---------- Given records

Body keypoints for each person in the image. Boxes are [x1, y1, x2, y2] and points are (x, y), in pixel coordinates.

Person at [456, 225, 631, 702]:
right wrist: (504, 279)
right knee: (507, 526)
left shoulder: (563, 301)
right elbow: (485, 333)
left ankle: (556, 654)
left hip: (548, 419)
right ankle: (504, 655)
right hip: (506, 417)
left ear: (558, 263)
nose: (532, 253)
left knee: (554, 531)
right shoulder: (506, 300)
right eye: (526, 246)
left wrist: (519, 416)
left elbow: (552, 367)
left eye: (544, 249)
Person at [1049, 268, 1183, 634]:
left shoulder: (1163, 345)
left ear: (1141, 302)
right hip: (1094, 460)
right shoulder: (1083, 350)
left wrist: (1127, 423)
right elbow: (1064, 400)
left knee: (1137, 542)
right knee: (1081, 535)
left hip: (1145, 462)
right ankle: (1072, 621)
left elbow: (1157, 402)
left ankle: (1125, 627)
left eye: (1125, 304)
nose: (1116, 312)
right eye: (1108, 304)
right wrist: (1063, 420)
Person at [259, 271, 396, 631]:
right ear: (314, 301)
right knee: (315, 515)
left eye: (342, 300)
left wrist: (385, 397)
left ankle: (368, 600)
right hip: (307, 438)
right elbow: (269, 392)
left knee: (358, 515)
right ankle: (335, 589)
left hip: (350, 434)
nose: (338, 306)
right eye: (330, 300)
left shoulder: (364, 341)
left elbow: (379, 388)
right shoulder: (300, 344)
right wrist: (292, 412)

--------------------

_Directions for this task_. In the records, which lines use the word "ankle"? Report them.

_Written solution_.
left ankle: (556, 654)
right ankle: (504, 655)
right ankle: (1072, 621)
left ankle: (1125, 627)
left ankle: (368, 600)
right ankle: (335, 589)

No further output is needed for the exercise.